French journalist and writer (born 1931)

Robert Bober (born 17 November 1931) is a French film director, theater director and writer of German-Jewish origin. He was born on November 17, 1931, in Berlin. Since 1967, he has made dozens of documentary films for television. His first novel, Quoi de neuf sur la guerre? (Anything new in the war?), received the Prix du Livre Inter in 1994.

==Early life==

Bober was born in Berlin in 1931 to Jewish parents of Polish origin. In 1933, fleeing Nazism, the family took refuge in France. Thanks to an early warning, the family managed to avoid the Velodrome d'Hiver roundup of July 1942, when many Jews were killed or deported. At 16, he began an apprenticeship as a tailor and made a living that way until the age of 22 when he turned to pottery. During his summer vacations he spent time with children who had lost their families during the Second World War.

==Career==

In the 1950s Bober met François Truffaut and became his assistant on the films 400 Blows (1959), Shoot the Piano Player (1960), and Jules and Jim (1962). In 1967 he directed his first documentary for TV. During the 1960s and 1970s his documentaries primarily explored the consequences of the Holocaust.

In 1979 he collaborated with Georges Perec on a documentary film called Ellis Island Revisited, an adaptation of which, credited to Perec and Bober, was published in book form as Recits d'Ellis Island: histoires d'errance et d'espoir. It was published in English by The New Press as Ellis Island (1995), translated by Harry Mathews and Jane Blatt.
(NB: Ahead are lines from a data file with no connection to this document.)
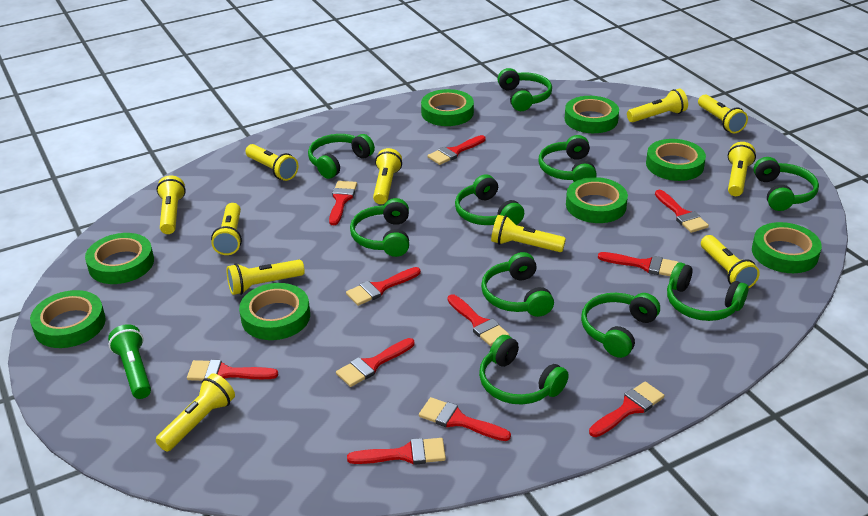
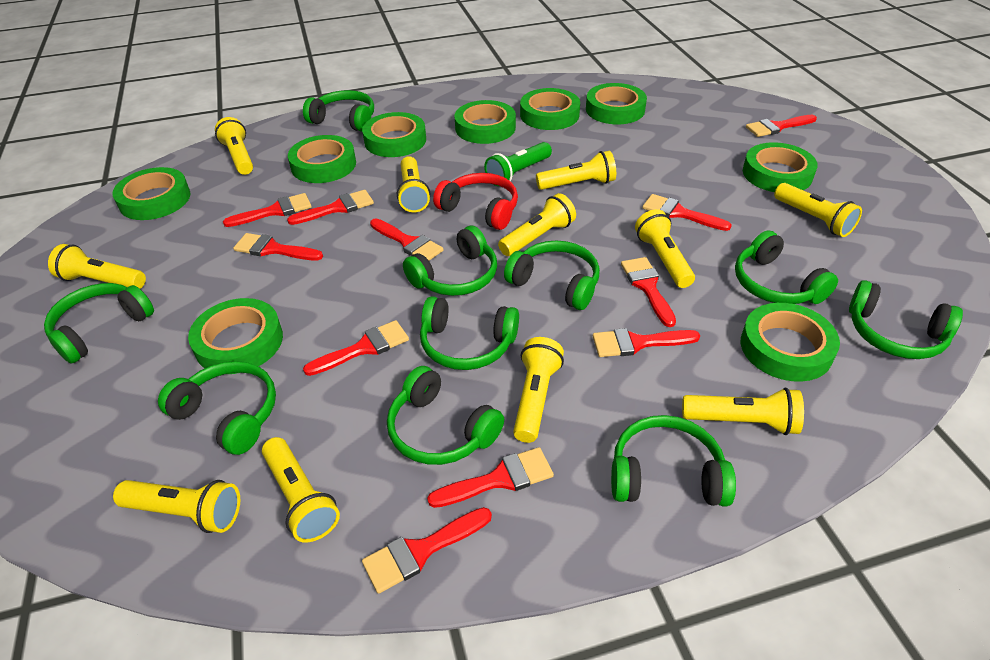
green tape: 8 -> 9
red headphones: 0 -> 1

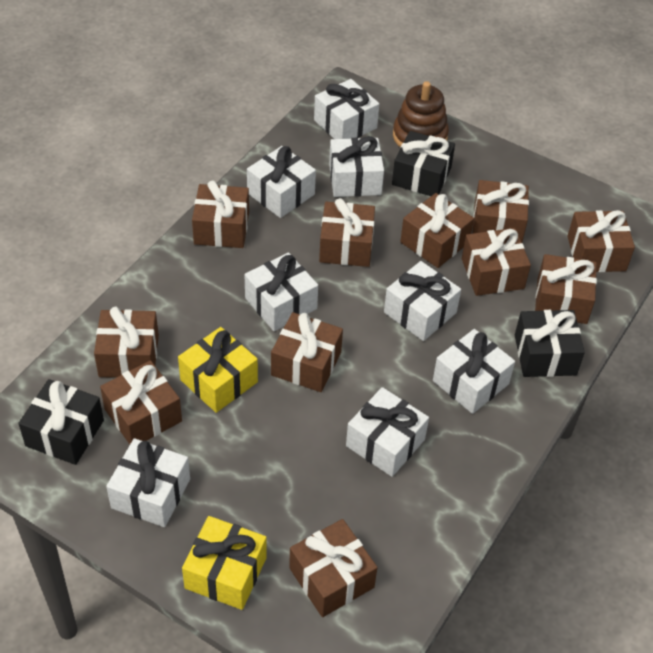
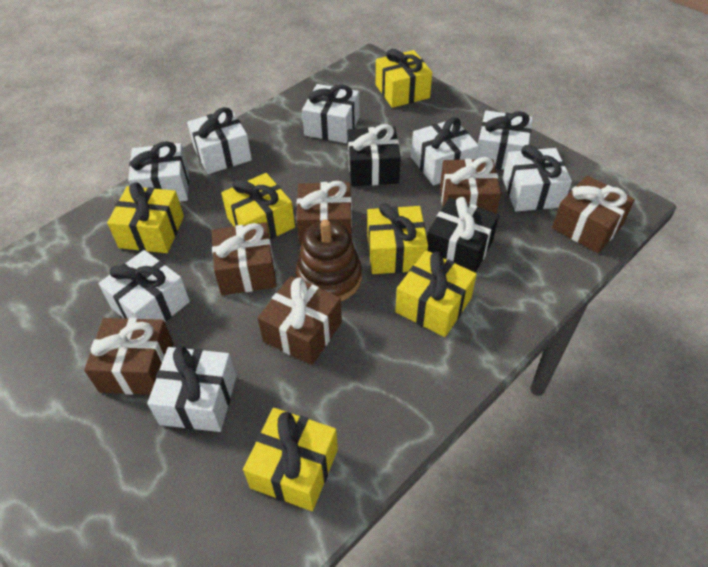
black gift: 3 -> 2
brown gift: 11 -> 6
yellow gift: 2 -> 6

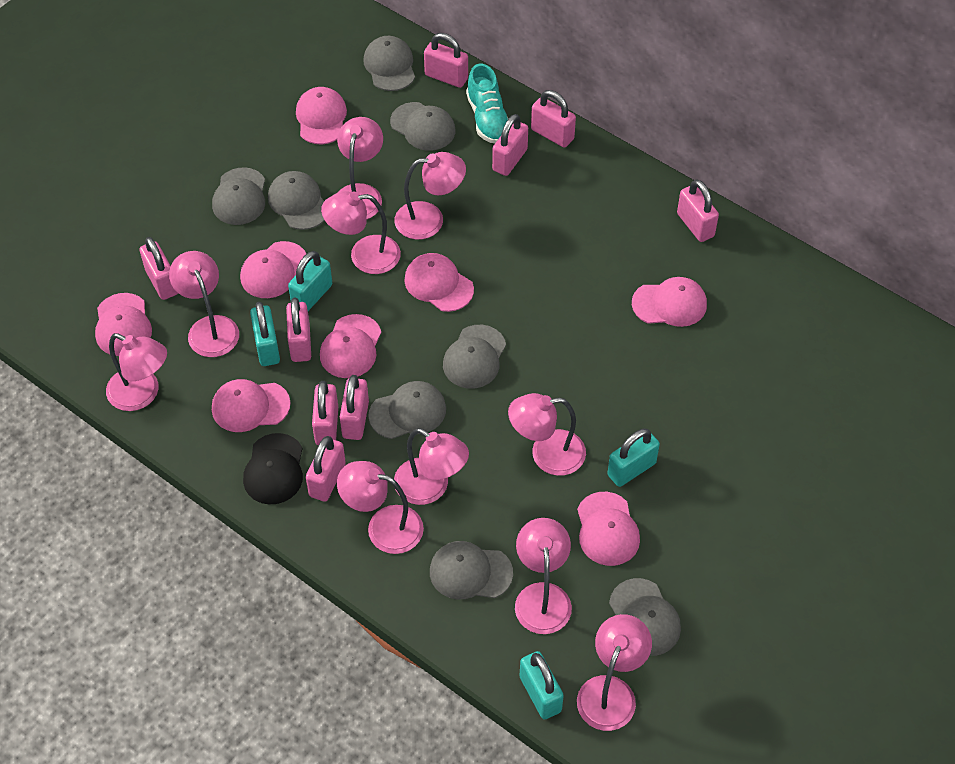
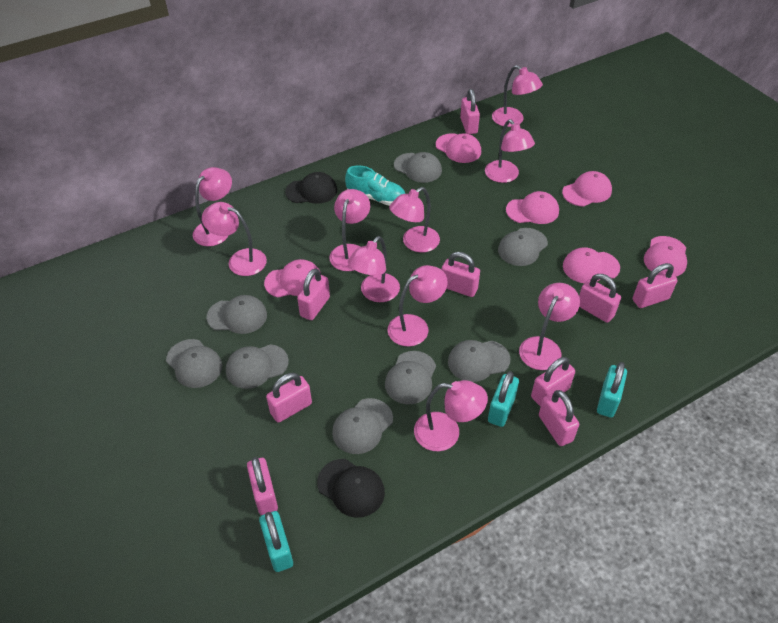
black cap: 1 -> 2
pink cap: 8 -> 6
turquoise padlock: 4 -> 3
The French publisher P.O.L. has published four novels by Bober: Quoi de neuf sur la guerre (1993), Berg et Beck (1999), Laissées-pour-compte (2005) and On ne peut plus dormir tranquille quand on a une fois ouvert les yeux.(2010). On ne peut plus dormir tranquille quand on a une fois ouvert les yeux has been translated into English and published by The New Press under the title Wide Awake. As of 2025, it is Bober's only novel to have been translated into English.